I thought that both the Government and the Labour party wanted to see no tariffs, no quotas, no rules of origin checks and a seamless border on the island of Ireland, yet on three occasions the right hon. Lady and her colleagues have voted against a deal that would deliver those things to which they claim to be committed. It is about time that she put principle and the national interest ahead of party advantage.
I think we will find that there is only one side of the House that is engaged in a leadership contest at the moment, and it is very active as we speak.
In a week like this, when we have all been shocked and saddened by horrific acts of terrorism at home and abroad, we remember that the first job of any Government is to keep our country and our citizens safe. Even before our concerns about the economy, the main reason we need to keep an open border with Ireland is to preserve the peace and security on which millions of British and Irish citizens have come to depend, but which, in a week like this, seem to hang by a thread. If the Government are serious about putting the country first—the whole of our country—will the Minister accept that that means finally getting serious about the cross-party negotiations, and putting the option of a customs union on the table?

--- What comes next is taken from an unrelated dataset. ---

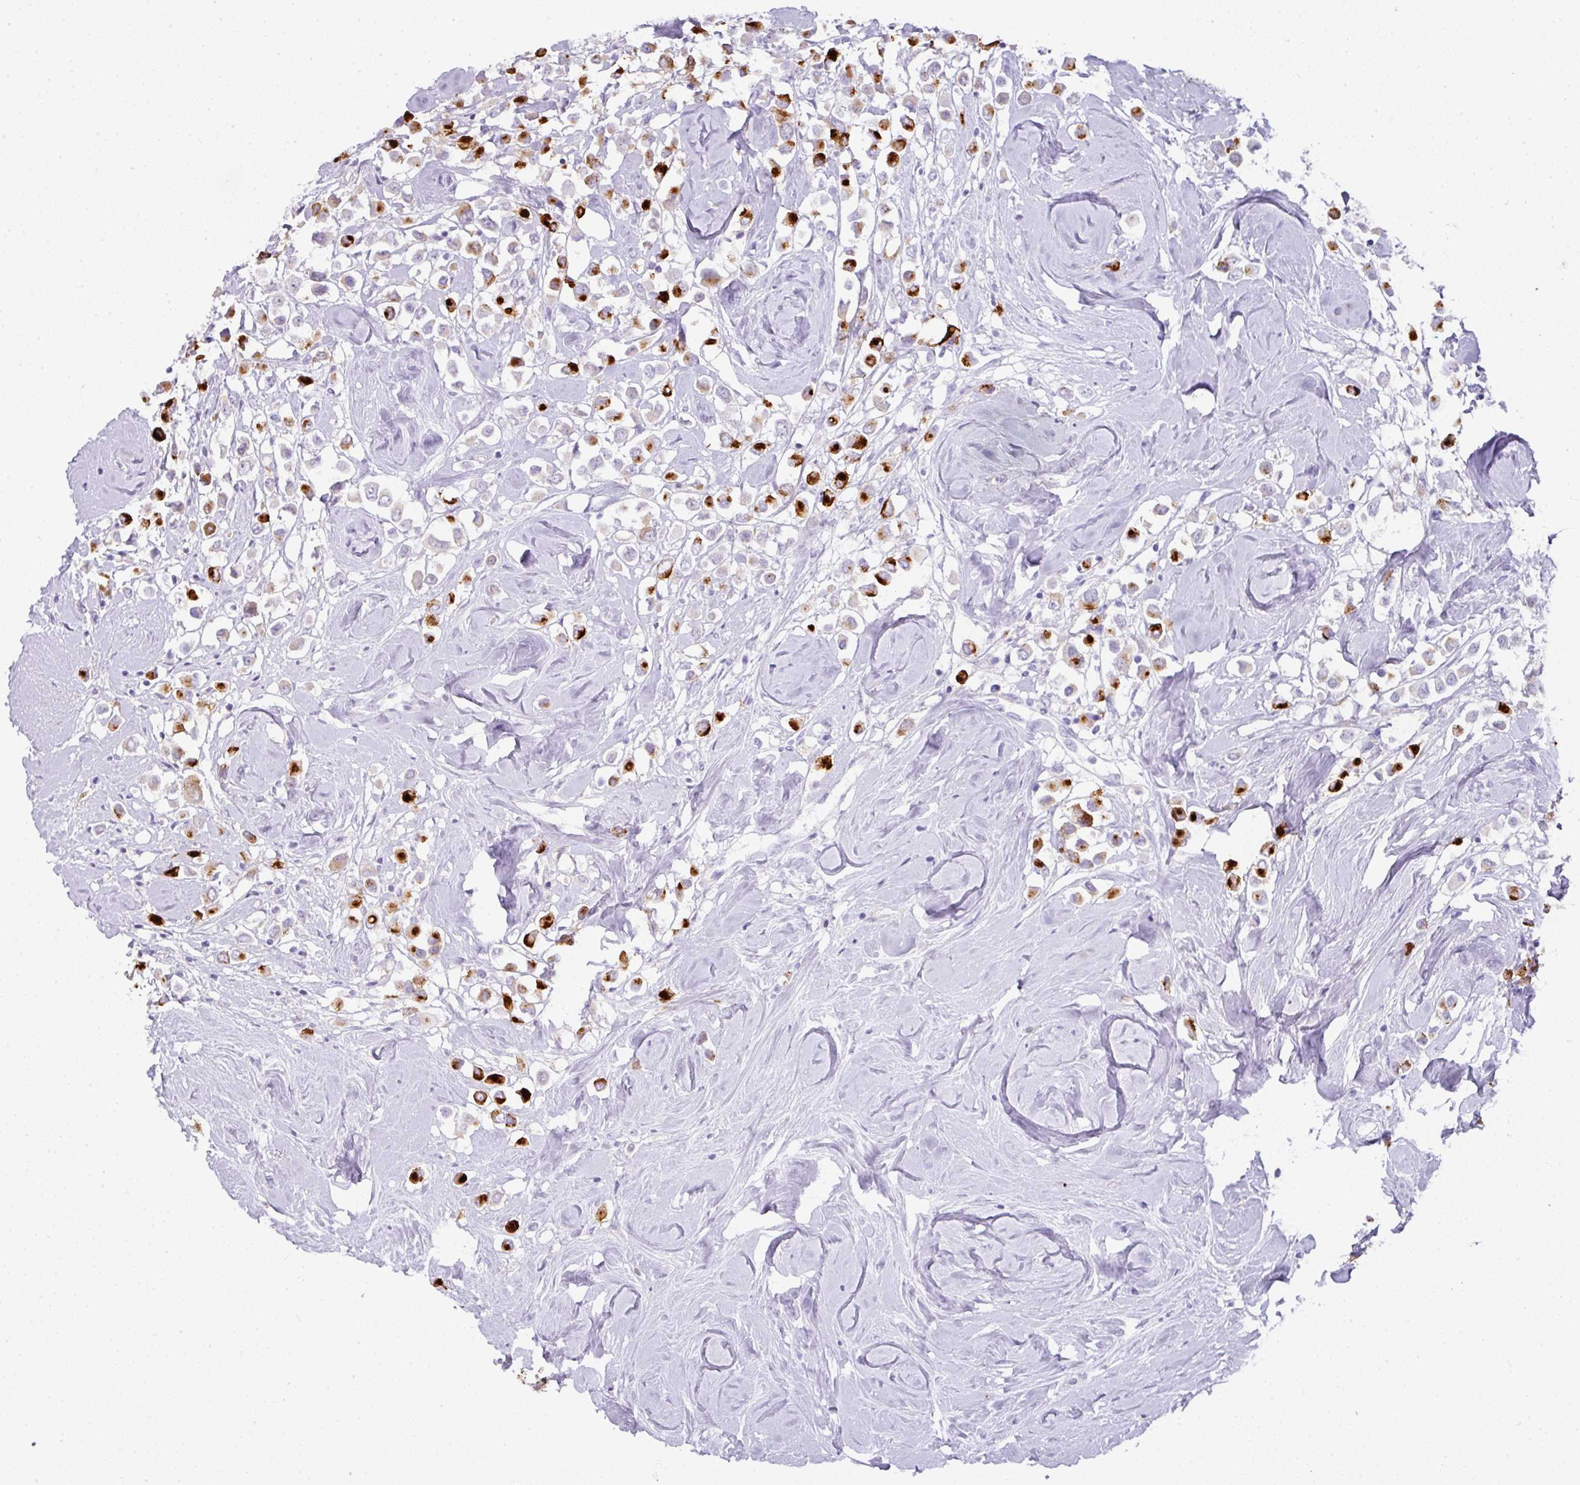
{"staining": {"intensity": "strong", "quantity": "25%-75%", "location": "cytoplasmic/membranous"}, "tissue": "breast cancer", "cell_type": "Tumor cells", "image_type": "cancer", "snomed": [{"axis": "morphology", "description": "Duct carcinoma"}, {"axis": "topography", "description": "Breast"}], "caption": "Breast cancer (intraductal carcinoma) was stained to show a protein in brown. There is high levels of strong cytoplasmic/membranous positivity in approximately 25%-75% of tumor cells. The protein is stained brown, and the nuclei are stained in blue (DAB (3,3'-diaminobenzidine) IHC with brightfield microscopy, high magnification).", "gene": "FGF17", "patient": {"sex": "female", "age": 61}}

I appreciate that the right hon. Lady has not been in the room at times—I think she is now being described as being in the “outer inner circle” around the Labour leadership—but I can say to her that the substance and the tone of the conversations between the Government and Opposition teams have been constructive. I think that there is a genuine attempt to find a way through. However, I will not hide the fact that this is very difficult, because if it is going to work it will mean both parties making compromises and our ending up with a solution which, unlike any other proposed so far, will secure a majority in the House. So far, the House has rejected our deal; it has rejected the Opposition’s proposals; it has rejected a referendum; it has rejected revocation; it has rejected a customs union; and it has rejected common market 2.0.
This is not just a matter for the Government, or even for the Opposition Front Bench. It is a matter for every Member of the House to take our responsibilities to the country seriously, and to find a way in which to agree on an outcome that will enable us to deliver on the referendum result and take this country forward.